AFRICANGLOBE – The oil-rich region of eastern Libya declared self-governance on Saturday (June 1st). A day after the announcement by the Cyrenaica Transitional Council, the General National Congress (GNC) discussed the issue and promised to release a statement condemning the declaration.
“Cyrenaica is a federal territory within the framework of the Libyan state, and as of Saturday June 1st, will start to run its own affairs,” said Cyrenaica council chief Ahmed Zubair al-Senussi, speaking in the eastern city of Marj.
Two weeks ago, 3,000 eastern leaders and community representatives met and decided to proclaim regional autonomy on June 1st, the anniversary of the 1949 declaration of independence by the Emirate of Cyrenaica.
The eastern region will “activate Libya’s 1951 constitution, establish a Senate and Congress to form Cyrenaica’s Parliament representing all segments of the territory without exclusion until elections are held in the region, as well as establish a regional government in co-operation with all political parties without exclusion putting the interests of the territory first”, he added.
The growing chaos in the country and the “inability of the government to take decisive action” led Cyrenaica to declare autonomy” and “get on with running itself, while awaiting the rest of the country to pull itself together”, a senior official close to al-Senussi told Libya Herald last month on condition of anonymity.
“The people of Cyrenaica will not wait for hostilities in Tripoli and Fezzan to end,” al-Senussi said Saturday.

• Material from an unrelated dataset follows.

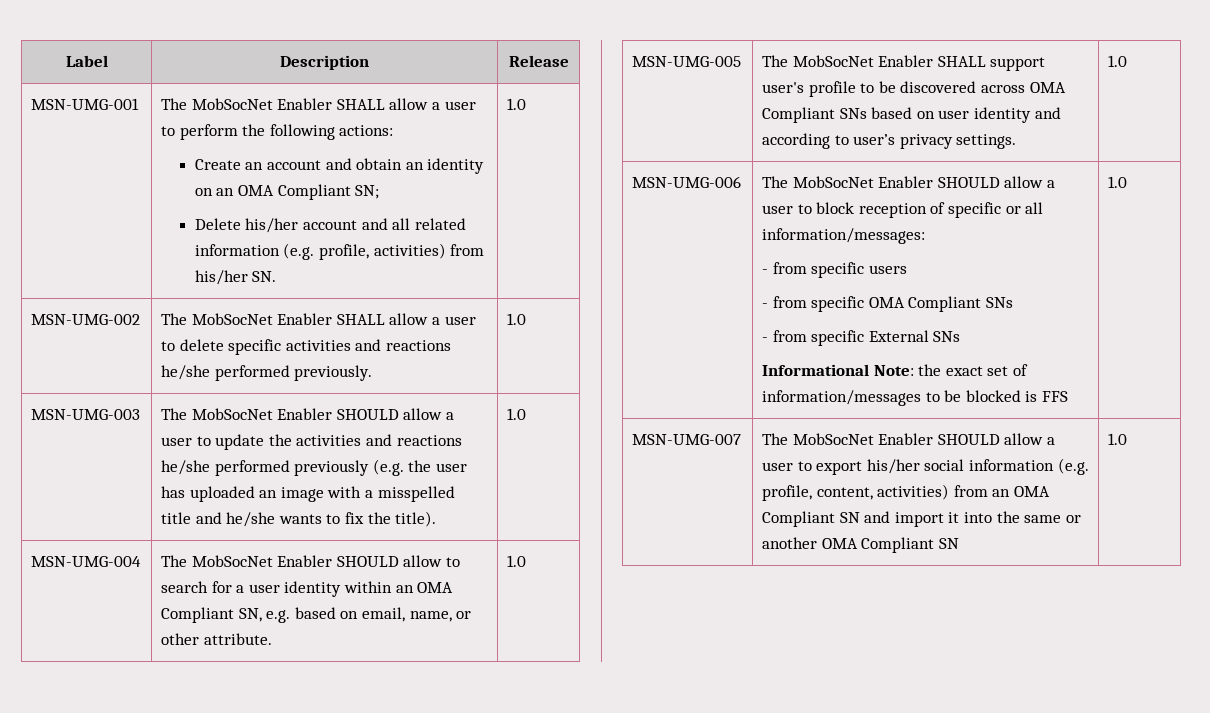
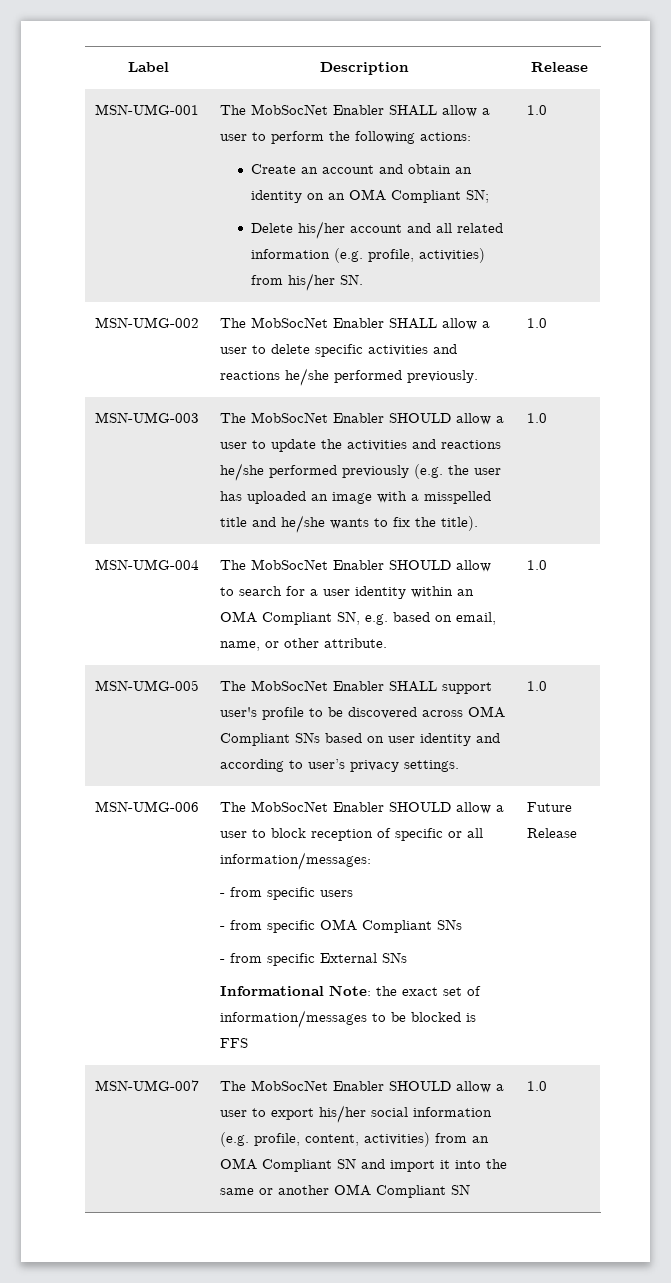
[1108,176,1128,188] 1.0 -> [527,802,573,812] [527,828,578,838] Future Release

The Cyrenaica Transitional Council approved a defence force in accordance with two resolutions issued on May 11th and 24th. The defence force will operate alongside the army and public security.
“We are serious in fighting terrorism and corruption and we will work to protect the Libyan state,” al-Senussi said.
He called on the GNC to deposit Cyrenaica’s budget in the Central Bank, to prioritise development create opportunities for young people.
“We will co-operate with our neighbours to address security, to fight immigration and drugs and to respect all agreements with the countries of the world,” al-Senussi said, adding that he no longer trusted the GNC and the government.
“The positive side in the declaration of Marj is that federalists refused to recognise the political isolation law,” al-Bayda-based Naji al-Harbi said. “This should be enough pressure to drop this law if the federalists choose to do so, which would be a hard blow to the Islamists.”
Journalist Mohammed Amer from the city of Benghazi opined, “Federalism has returned and is stronger than before.”
Media figure Fatima Marimi from Benghazi said that the dismantling of the centralised system was “needed to calm the worries of citizens in the east and the perception that everything is located in the capital”.
Derna native and blogger Abdel Nasser Bah was doubtful, however, that Libya would adopt the federalist system.
“When the federal system was discussed first on the grounds of the large size of Libya and the lack of communication and transportation, three cities clearly rejected the idea, namely Tripoli, Benghazi and Derna, despite the approval of the majority of Libyans at the time,” he said.
“Twelve years later the federal idea was dropped, and today only 8% of Libyans are demanding a federation that is not justified on the ground,” he added. “We are the descendants of those opponents. We have become 92% and we will not allow the division of the country.”